The Ford Motor Company of Canada assembly plant was first established in NSW at Sandown on the river near Parramatta. In 1935, they shifted their New South Wales operations to a new car manufacturing and assembly plant at 350-374 Parramatta Road, Homebush.
The factory was designed by architects Stephenson, Meldrum and Turner. The factory was formally opened on 31 March 1936 and reported in the Sydney Morning Herald that:
“The new Ford factory at Homebush will be opened to-day. Members of the company and dealers have arrived in Sydney from all parts of the State for the ceremony. The day’s programme includes a conference, a tour of the factory, and the screening in the factory picture theatre of the film, “The Ford Year.” Later each dealer will drive away In a car assembled at the factory. A dinner will be held at the Hotel Australia In the evening, when Mr. H. C. French, director and general manager, will be farewelled prior to his departure for England and Canada”.

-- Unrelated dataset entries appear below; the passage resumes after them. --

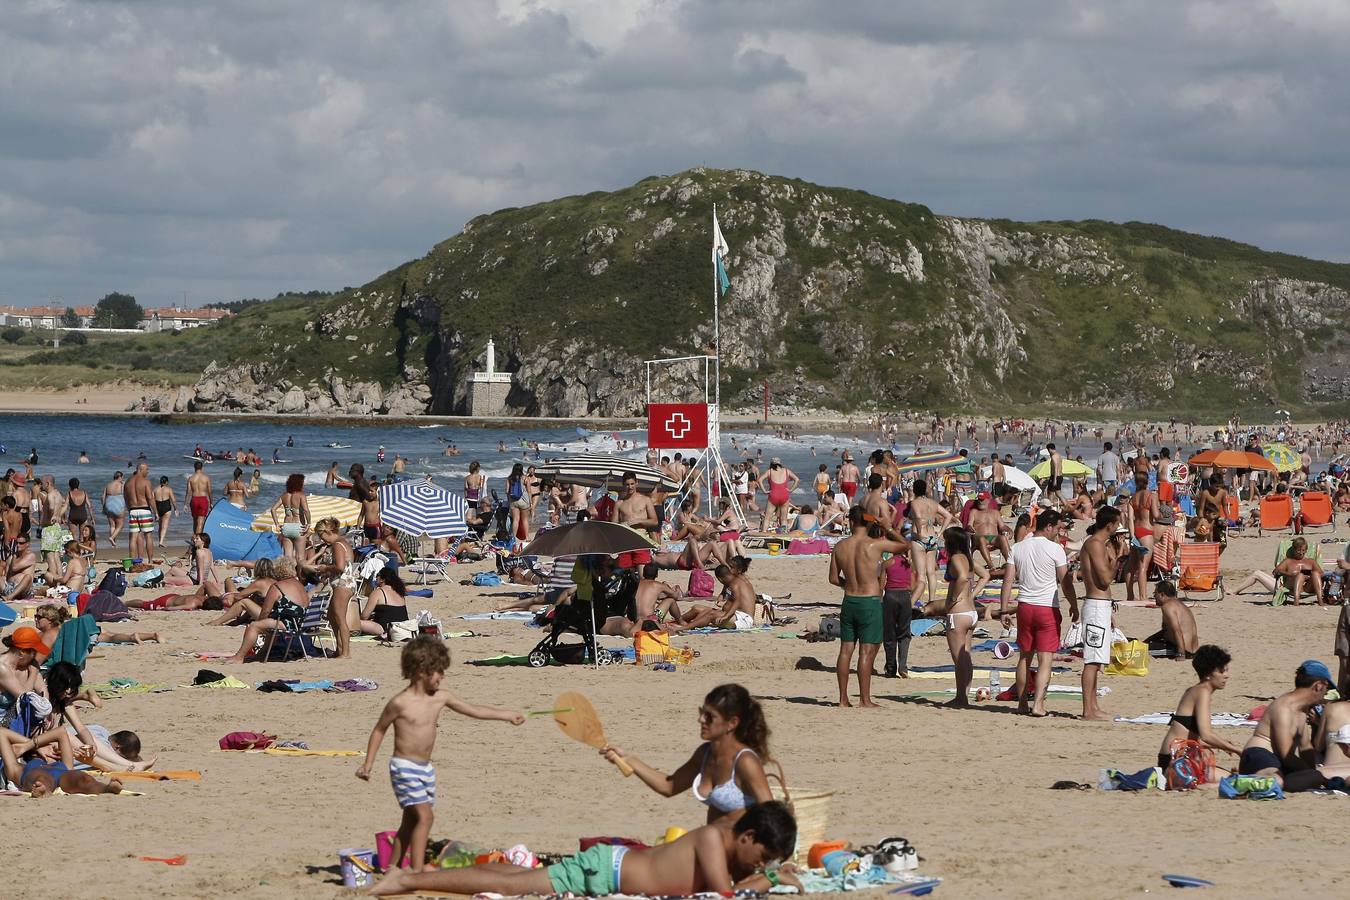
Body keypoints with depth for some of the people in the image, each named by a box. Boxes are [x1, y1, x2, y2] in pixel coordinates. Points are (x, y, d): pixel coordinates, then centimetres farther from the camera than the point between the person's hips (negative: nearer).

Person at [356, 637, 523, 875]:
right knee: (424, 816, -19)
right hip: (405, 767, -8)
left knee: (411, 821, 13)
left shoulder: (441, 698, 5)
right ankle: (417, 870, -21)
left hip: (425, 768, 8)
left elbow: (474, 710, 13)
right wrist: (368, 763, -1)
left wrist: (506, 715, 12)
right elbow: (379, 730, -1)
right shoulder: (400, 703, -13)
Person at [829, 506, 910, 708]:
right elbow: (906, 546, 1)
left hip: (849, 601, 5)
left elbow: (834, 578, 9)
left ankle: (843, 698, 13)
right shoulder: (876, 544, -12)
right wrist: (889, 528, 11)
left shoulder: (840, 547, 1)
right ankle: (864, 699, -1)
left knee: (846, 650, 9)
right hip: (870, 602, -5)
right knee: (867, 651, -2)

The Ford plant operated 24 hours a day and employed around 1200 workers on split shifts. The Ford plant was a large local employer in Homebush and surrounding suburbs. Many homes in the adjacent Telepea Avenue were built by Ford for employees. These have since been sold and are privately owned.
In 1992, the council boundaries were altered and this site was transferred from Auburn Council to Strathfield Council. The factory closed in September 1994. It has since been developed into a business park.
The Former Ford Factory building (brick facade) is heritage listed.